TASKS:
1. Name every person mentioned in the passage on Miss World Chile.
2. From the passage on Miss World Chile, pull out the portion starting at "From 2011 to" and ending at "time – Carla Marin.".

SELECTION:
Miss World Chile (Spanish: Miss Mundo Chile)  is a national beauty pageant which has been held sporadically since 1963, responsible for selecting Chile's representative to Miss World.

History
Chile has sent 41 representatives, has had three Miss World Semi-Finalists and One Quarter-Finalist. In 1998, Daniella Campos won the title of Queen of the Americas and in 2011 Gabriela Pulgar won the Talent Competition.

The first Miss World Chile was selected from a small group of contestants by an Argentinian company that had the franchise for five South American countries. 

During the early 1980s and to the late 1990s, Channel 13 transmitted Miss Mundo Chile Semi-Finals and Finals.

From 2011 to 2013, the Chilean representative was selected under the Miss Chile organization. During the last two years of the organization, the Chilean representative has been selected through reality show No Basta con Ser Bella and Proyecto Miss Chile, transmitted by Channel 13 in conjunction with the president of Miss Chile – in that time – Carla Marin.

DATA LINES:
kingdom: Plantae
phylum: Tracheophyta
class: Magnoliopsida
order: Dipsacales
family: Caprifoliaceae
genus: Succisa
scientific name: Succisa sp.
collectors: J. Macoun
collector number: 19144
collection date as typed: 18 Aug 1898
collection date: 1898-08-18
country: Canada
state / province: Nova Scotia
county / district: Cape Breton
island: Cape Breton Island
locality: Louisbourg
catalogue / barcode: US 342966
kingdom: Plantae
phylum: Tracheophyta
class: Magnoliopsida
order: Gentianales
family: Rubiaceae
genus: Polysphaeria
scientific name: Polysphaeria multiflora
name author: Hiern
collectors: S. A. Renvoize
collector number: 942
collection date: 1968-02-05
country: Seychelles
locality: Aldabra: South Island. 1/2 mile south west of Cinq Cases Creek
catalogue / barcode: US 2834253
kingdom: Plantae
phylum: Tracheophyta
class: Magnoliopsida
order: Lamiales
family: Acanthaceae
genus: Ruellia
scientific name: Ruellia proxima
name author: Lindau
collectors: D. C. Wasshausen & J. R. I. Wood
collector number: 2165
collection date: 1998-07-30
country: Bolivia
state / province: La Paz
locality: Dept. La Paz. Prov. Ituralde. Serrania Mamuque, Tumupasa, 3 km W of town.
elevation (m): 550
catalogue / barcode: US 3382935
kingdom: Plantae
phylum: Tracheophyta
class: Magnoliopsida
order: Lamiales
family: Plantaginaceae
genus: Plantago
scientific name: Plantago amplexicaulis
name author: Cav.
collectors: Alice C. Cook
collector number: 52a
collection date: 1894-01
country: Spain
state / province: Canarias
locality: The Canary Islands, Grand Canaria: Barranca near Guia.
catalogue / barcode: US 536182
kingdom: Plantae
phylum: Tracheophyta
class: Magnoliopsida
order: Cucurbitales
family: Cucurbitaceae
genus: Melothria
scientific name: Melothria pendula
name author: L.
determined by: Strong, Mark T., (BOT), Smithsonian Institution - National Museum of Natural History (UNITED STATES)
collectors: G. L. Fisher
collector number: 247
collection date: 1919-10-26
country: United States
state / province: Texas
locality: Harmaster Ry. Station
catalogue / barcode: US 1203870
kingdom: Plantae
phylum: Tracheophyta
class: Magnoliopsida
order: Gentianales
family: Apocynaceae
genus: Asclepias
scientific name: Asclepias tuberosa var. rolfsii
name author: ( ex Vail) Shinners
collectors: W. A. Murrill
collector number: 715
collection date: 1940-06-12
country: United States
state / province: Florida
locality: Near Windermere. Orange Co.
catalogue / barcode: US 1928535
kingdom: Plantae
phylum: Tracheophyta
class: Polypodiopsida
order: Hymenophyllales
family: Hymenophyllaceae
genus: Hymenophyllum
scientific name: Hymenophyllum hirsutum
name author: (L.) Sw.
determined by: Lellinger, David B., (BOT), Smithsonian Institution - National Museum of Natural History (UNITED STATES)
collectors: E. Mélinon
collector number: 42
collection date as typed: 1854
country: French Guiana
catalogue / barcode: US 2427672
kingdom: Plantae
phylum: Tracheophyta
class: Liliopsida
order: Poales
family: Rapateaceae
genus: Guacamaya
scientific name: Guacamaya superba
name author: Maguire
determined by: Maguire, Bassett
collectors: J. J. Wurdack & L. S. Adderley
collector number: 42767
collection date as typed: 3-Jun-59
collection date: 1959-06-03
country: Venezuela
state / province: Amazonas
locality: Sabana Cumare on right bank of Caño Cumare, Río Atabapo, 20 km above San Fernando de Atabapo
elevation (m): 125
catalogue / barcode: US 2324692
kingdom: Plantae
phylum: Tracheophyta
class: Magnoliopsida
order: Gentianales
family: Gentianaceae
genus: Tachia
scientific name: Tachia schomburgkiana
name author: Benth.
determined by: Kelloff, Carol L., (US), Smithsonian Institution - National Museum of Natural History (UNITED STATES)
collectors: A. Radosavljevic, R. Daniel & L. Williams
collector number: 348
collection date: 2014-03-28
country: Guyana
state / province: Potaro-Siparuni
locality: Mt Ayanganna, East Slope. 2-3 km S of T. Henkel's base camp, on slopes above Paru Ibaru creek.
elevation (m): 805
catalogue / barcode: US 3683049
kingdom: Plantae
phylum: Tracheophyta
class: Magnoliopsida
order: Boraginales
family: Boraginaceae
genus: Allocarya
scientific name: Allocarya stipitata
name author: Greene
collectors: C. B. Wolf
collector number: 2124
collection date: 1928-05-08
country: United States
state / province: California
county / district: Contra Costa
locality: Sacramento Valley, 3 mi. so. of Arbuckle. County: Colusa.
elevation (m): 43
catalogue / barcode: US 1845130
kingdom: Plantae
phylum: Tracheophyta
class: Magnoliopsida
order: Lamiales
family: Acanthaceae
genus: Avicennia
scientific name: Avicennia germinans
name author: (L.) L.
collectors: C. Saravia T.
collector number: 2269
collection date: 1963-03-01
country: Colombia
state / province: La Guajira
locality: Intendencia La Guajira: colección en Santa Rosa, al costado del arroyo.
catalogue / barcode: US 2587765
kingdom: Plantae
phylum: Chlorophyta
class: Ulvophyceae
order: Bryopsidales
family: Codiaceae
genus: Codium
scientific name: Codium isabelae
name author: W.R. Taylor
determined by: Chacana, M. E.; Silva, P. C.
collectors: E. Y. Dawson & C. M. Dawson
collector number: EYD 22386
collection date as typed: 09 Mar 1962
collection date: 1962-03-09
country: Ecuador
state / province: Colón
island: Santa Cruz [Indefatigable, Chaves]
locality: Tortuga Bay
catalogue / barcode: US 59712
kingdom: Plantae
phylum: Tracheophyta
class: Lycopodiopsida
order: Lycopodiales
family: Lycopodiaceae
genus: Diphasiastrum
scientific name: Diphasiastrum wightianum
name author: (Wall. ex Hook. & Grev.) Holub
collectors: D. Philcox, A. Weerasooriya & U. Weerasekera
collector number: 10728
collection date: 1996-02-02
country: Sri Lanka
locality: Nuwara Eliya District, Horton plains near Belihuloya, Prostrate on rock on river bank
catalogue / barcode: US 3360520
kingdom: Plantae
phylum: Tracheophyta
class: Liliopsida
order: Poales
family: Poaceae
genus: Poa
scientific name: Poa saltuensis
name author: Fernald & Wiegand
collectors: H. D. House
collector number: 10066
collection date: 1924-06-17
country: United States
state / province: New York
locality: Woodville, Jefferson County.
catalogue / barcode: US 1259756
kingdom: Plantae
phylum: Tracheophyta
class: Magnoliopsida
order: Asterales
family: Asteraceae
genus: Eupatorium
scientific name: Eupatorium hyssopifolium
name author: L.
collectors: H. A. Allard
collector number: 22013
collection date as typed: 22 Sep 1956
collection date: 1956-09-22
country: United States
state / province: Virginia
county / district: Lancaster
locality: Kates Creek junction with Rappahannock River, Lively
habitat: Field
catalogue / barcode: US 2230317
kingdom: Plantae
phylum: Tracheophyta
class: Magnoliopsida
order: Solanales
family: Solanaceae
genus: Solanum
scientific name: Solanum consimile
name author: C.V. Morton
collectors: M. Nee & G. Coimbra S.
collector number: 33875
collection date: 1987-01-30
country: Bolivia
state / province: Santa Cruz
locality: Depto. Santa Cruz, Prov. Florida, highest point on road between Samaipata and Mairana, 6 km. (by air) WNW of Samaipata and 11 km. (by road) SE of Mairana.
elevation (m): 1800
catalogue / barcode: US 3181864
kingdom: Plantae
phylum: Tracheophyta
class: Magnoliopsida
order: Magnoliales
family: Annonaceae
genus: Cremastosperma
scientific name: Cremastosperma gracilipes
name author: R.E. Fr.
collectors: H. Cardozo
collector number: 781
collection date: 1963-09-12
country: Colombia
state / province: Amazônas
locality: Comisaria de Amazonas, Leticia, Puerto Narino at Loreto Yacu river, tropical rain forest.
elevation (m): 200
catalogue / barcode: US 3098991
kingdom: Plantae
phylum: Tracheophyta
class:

TASK-BY-TASK RESULTS:
1. Daniella Campos, Gabriela Pulgar, Carla Marin

2.
From 2011 to 2013, the Chilean representative was selected under the Miss Chile organization. During the last two years of the organization, the Chilean representative has been selected through reality show No Basta con Ser Bella and Proyecto Miss Chile, transmitted by Channel 13 in conjunction with the president of Miss Chile – in that time – Carla Marin.